Collected data entries>
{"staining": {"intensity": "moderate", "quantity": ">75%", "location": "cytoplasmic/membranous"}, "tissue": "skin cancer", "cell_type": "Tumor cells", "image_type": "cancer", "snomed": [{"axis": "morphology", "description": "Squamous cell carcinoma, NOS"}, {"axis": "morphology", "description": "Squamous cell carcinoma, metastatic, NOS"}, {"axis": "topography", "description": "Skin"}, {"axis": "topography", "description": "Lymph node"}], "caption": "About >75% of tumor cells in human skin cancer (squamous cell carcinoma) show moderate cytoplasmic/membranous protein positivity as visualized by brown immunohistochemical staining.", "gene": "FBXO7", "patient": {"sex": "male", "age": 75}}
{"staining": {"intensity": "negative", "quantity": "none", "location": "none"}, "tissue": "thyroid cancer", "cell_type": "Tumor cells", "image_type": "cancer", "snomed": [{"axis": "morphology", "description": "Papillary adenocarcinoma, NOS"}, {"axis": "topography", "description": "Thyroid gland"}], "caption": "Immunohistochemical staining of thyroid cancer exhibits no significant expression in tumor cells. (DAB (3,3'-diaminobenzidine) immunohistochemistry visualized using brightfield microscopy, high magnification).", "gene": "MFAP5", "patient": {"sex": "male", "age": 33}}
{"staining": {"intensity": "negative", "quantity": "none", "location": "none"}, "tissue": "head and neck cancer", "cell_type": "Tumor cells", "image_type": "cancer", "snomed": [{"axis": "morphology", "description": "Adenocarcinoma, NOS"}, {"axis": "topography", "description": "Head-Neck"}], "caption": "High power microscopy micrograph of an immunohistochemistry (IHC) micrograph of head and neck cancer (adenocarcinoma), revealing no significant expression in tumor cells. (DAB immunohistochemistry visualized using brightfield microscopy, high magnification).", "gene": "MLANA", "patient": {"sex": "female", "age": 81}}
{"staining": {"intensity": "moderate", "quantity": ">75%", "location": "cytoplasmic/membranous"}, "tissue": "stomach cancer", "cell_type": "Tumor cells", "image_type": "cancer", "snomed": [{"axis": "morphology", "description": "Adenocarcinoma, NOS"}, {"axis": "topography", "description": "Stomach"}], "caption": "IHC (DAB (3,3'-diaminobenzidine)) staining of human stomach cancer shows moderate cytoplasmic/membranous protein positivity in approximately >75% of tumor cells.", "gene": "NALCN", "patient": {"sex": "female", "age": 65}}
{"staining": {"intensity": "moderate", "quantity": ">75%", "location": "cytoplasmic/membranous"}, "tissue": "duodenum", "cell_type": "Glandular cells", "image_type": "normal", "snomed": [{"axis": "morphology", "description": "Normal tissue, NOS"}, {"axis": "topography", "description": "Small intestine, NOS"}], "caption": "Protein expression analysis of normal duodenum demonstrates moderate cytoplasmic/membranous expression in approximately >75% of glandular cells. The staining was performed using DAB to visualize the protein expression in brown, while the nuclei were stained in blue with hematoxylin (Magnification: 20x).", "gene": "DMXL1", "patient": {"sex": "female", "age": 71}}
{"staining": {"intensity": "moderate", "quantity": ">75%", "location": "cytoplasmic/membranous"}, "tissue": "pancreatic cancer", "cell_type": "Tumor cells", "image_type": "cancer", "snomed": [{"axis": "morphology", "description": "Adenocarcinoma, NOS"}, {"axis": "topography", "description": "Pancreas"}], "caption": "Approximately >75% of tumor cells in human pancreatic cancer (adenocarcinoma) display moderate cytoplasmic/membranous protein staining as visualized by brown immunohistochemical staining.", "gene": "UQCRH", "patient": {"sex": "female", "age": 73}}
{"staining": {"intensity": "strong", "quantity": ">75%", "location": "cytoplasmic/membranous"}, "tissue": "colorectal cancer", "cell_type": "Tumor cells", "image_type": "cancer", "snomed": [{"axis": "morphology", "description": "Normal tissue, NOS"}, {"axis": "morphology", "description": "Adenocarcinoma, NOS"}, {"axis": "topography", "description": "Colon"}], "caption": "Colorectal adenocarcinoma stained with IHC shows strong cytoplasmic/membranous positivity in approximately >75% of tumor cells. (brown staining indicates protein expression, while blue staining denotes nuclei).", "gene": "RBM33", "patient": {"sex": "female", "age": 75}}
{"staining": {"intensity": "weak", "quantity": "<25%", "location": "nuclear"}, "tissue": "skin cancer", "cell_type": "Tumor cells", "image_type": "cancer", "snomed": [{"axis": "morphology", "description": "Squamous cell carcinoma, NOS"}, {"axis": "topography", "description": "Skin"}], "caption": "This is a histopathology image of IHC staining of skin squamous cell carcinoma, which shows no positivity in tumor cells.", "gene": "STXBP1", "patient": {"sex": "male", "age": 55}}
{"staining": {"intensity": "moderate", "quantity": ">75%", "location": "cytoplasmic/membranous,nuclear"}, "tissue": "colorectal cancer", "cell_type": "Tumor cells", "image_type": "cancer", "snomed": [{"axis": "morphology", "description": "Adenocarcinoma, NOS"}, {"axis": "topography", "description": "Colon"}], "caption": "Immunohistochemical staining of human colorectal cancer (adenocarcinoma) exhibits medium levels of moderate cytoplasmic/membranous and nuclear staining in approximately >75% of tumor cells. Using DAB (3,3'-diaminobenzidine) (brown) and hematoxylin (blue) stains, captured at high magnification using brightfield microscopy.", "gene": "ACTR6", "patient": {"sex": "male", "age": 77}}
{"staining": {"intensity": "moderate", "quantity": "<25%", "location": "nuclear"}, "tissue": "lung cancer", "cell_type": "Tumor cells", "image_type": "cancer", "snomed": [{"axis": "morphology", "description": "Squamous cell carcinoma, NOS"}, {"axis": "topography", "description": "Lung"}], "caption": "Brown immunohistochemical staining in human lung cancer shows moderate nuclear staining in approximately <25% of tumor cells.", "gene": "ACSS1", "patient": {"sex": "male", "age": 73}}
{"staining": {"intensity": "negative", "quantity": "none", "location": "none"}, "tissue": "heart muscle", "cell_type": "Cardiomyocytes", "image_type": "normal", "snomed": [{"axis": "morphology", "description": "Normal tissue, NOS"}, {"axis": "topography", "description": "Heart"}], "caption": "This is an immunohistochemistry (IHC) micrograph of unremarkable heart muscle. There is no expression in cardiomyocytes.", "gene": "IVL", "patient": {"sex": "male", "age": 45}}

TASK> Each line of the records should be transcribed without change.

ANSWER>
{"staining": {"intensity": "moderate", "quantity": ">75%", "location": "cytoplasmic/membranous"}, "tissue": "skin cancer", "cell_type": "Tumor cells", "image_type": "cancer", "snomed": [{"axis": "morphology", "description": "Squamous cell carcinoma, NOS"}, {"axis": "morphology", "description": "Squamous cell carcinoma, metastatic, NOS"}, {"axis": "topography", "description": "Skin"}, {"axis": "topography", "description": "Lymph node"}], "caption": "About >75% of tumor cells in human skin cancer (squamous cell carcinoma) show moderate cytoplasmic/membranous protein positivity as visualized by brown immunohistochemical staining.", "gene": "FBXO7", "patient": {"sex": "male", "age": 75}}
{"staining": {"intensity": "negative", "quantity": "none", "location": "none"}, "tissue": "thyroid cancer", "cell_type": "Tumor cells", "image_type": "cancer", "snomed": [{"axis": "morphology", "description": "Papillary adenocarcinoma, NOS"}, {"axis": "topography", "description": "Thyroid gland"}], "caption": "Immunohistochemical staining of thyroid cancer exhibits no significant expression in tumor cells. (DAB (3,3'-diaminobenzidine) immunohistochemistry visualized using brightfield microscopy, high magnification).", "gene": "MFAP5", "patient": {"sex": "male", "age": 33}}
{"staining": {"intensity": "negative", "quantity": "none", "location": "none"}, "tissue": "head and neck cancer", "cell_type": "Tumor cells", "image_type": "cancer", "snomed": [{"axis": "morphology", "description": "Adenocarcinoma, NOS"}, {"axis": "topography", "description": "Head-Neck"}], "caption": "High power microscopy micrograph of an immunohistochemistry (IHC) micrograph of head and neck cancer (adenocarcinoma), revealing no significant expression in tumor cells. (DAB immunohistochemistry visualized using brightfield microscopy, high magnification).", "gene": "MLANA", "patient": {"sex": "female", "age": 81}}
{"staining": {"intensity": "moderate", "quantity": ">75%", "location": "cytoplasmic/membranous"}, "tissue": "stomach cancer", "cell_type": "Tumor cells", "image_type": "cancer", "snomed": [{"axis": "morphology", "description": "Adenocarcinoma, NOS"}, {"axis": "topography", "description": "Stomach"}], "caption": "IHC (DAB (3,3'-diaminobenzidine)) staining of human stomach cancer shows moderate cytoplasmic/membranous protein positivity in approximately >75% of tumor cells.", "gene": "NALCN", "patient": {"sex": "female", "age": 65}}
{"staining": {"intensity": "moderate", "quantity": ">75%", "location": "cytoplasmic/membranous"}, "tissue": "duodenum", "cell_type": "Glandular cells", "image_type": "normal", "snomed": [{"axis": "morphology", "description": "Normal tissue, NOS"}, {"axis": "topography", "description": "Small intestine, NOS"}], "caption": "Protein expression analysis of normal duodenum demonstrates moderate cytoplasmic/membranous expression in approximately >75% of glandular cells. The staining was performed using DAB to visualize the protein expression in brown, while the nuclei were stained in blue with hematoxylin (Magnification: 20x).", "gene": "DMXL1", "patient": {"sex": "female", "age": 71}}
{"staining": {"intensity": "moderate", "quantity": ">75%", "location": "cytoplasmic/membranous"}, "tissue": "pancreatic cancer", "cell_type": "Tumor cells", "image_type": "cancer", "snomed": [{"axis": "morphology", "description": "Adenocarcinoma, NOS"}, {"axis": "topography", "description": "Pancreas"}], "caption": "Approximately >75% of tumor cells in human pancreatic cancer (adenocarcinoma) display moderate cytoplasmic/membranous protein staining as visualized by brown immunohistochemical staining.", "gene": "UQCRH", "patient": {"sex": "female", "age": 73}}
{"staining": {"intensity": "strong", "quantity": ">75%", "location": "cytoplasmic/membranous"}, "tissue": "colorectal cancer", "cell_type": "Tumor cells", "image_type": "cancer", "snomed": [{"axis": "morphology", "description": "Normal tissue, NOS"}, {"axis": "morphology", "description": "Adenocarcinoma, NOS"}, {"axis": "topography", "description": "Colon"}], "caption": "Colorectal adenocarcinoma stained with IHC shows strong cytoplasmic/membranous positivity in approximately >75% of tumor cells. (brown staining indicates protein expression, while blue staining denotes nuclei).", "gene": "RBM33", "patient": {"sex": "female", "age": 75}}
{"staining": {"intensity": "weak", "quantity": "<25%", "location": "nuclear"}, "tissue": "skin cancer", "cell_type": "Tumor cells", "image_type": "cancer", "snomed": [{"axis": "morphology", "description": "Squamous cell carcinoma, NOS"}, {"axis": "topography", "description": "Skin"}], "caption": "This is a histopathology image of IHC staining of skin squamous cell carcinoma, which shows no positivity in tumor cells.", "gene": "STXBP1", "patient": {"sex": "male", "age": 55}}
{"staining": {"intensity": "moderate", "quantity": ">75%", "location": "cytoplasmic/membranous,nuclear"}, "tissue": "colorectal cancer", "cell_type": "Tumor cells", "image_type": "cancer", "snomed": [{"axis": "morphology", "description": "Adenocarcinoma, NOS"}, {"axis": "topography", "description": "Colon"}], "caption": "Immunohistochemical staining of human colorectal cancer (adenocarcinoma) exhibits medium levels of moderate cytoplasmic/membranous and nuclear staining in approximately >75% of tumor cells. Using DAB (3,3'-diaminobenzidine) (brown) and hematoxylin (blue) stains, captured at high magnification using brightfield microscopy.", "gene": "ACTR6", "patient": {"sex": "male", "age": 77}}
{"staining": {"intensity": "moderate", "quantity": "<25%", "location": "nuclear"}, "tissue": "lung cancer", "cell_type": "Tumor cells", "image_type": "cancer", "snomed": [{"axis": "morphology", "description": "Squamous cell carcinoma, NOS"}, {"axis": "topography", "description": "Lung"}], "caption": "Brown immunohistochemical staining in human lung cancer shows moderate nuclear staining in approximately <25% of tumor cells.", "gene": "ACSS1", "patient": {"sex": "male", "age": 73}}
{"staining": {"intensity": "negative", "quantity": "none", "location": "none"}, "tissue": "heart muscle", "cell_type": "Cardiomyocytes", "image_type": "normal", "snomed": [{"axis": "morphology", "description": "Normal tissue, NOS"}, {"axis": "topography", "description": "Heart"}], "caption": "This is an immunohistochemistry (IHC) micrograph of unremarkable heart muscle. There is no expression in cardiomyocytes.", "gene": "IVL", "patient": {"sex": "male", "age": 45}}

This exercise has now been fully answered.